In the records below, the line with "immunohistochemical staining of" opens the range and the line with "cells show no" closes it; print that range exactly and nothing else.

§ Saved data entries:
= Beginning of Section =

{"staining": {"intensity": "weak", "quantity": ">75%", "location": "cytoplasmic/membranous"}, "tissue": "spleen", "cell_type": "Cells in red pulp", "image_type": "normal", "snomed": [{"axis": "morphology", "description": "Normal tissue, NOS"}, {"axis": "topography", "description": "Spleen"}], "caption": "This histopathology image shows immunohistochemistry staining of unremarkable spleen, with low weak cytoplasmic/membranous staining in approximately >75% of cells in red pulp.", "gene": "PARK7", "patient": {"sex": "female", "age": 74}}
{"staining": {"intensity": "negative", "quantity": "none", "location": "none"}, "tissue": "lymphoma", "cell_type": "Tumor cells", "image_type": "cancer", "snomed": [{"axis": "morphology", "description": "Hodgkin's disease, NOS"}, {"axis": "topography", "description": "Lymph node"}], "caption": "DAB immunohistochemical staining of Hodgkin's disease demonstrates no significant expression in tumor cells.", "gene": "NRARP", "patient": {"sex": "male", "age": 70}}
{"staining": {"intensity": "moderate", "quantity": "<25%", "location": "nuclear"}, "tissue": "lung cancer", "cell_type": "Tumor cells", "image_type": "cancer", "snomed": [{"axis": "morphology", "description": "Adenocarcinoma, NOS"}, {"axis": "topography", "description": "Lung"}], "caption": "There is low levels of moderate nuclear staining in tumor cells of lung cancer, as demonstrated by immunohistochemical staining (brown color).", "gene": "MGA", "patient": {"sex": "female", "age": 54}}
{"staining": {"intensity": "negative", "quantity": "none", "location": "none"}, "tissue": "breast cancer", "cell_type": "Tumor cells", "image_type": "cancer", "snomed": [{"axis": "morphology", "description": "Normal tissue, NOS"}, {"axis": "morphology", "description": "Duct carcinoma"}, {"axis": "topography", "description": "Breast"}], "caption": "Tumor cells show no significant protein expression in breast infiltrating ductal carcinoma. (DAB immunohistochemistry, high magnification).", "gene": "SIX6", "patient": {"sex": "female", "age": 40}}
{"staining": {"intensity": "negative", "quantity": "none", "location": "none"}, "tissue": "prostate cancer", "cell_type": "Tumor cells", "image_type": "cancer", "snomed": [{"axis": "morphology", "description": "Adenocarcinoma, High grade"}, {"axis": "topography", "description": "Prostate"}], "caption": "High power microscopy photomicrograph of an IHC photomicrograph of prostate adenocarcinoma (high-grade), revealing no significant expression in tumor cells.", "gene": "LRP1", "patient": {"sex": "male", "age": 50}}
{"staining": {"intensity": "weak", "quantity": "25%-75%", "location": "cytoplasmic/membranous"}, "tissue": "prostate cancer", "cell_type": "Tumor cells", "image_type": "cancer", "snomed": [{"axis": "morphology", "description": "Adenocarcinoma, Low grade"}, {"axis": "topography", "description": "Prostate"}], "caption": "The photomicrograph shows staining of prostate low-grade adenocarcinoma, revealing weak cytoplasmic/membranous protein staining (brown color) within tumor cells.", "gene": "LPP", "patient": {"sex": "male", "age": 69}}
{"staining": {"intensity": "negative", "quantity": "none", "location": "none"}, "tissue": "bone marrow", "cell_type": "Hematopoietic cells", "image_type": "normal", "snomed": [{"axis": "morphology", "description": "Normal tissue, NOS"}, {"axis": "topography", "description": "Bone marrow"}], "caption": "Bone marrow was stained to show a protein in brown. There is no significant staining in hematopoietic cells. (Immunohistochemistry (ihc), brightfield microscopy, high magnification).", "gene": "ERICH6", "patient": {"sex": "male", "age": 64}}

= End of Section =

§ Result:
{"staining": {"intensity": "negative", "quantity": "none", "location": "none"}, "tissue": "lymphoma", "cell_type": "Tumor cells", "image_type": "cancer", "snomed": [{"axis": "morphology", "description": "Hodgkin's disease, NOS"}, {"axis": "topography", "description": "Lymph node"}], "caption": "DAB immunohistochemical staining of Hodgkin's disease demonstrates no significant expression in tumor cells.", "gene": "NRARP", "patient": {"sex": "male", "age": 70}}
{"staining": {"intensity": "moderate", "quantity": "<25%", "location": "nuclear"}, "tissue": "lung cancer", "cell_type": "Tumor cells", "image_type": "cancer", "snomed": [{"axis": "morphology", "description": "Adenocarcinoma, NOS"}, {"axis": "topography", "description": "Lung"}], "caption": "There is low levels of moderate nuclear staining in tumor cells of lung cancer, as demonstrated by immunohistochemical staining (brown color).", "gene": "MGA", "patient": {"sex": "female", "age": 54}}
{"staining": {"intensity": "negative", "quantity": "none", "location": "none"}, "tissue": "breast cancer", "cell_type": "Tumor cells", "image_type": "cancer", "snomed": [{"axis": "morphology", "description": "Normal tissue, NOS"}, {"axis": "morphology", "description": "Duct carcinoma"}, {"axis": "topography", "description": "Breast"}], "caption": "Tumor cells show no significant protein expression in breast infiltrating ductal carcinoma. (DAB immunohistochemistry, high magnification).", "gene": "SIX6", "patient": {"sex": "female", "age": 40}}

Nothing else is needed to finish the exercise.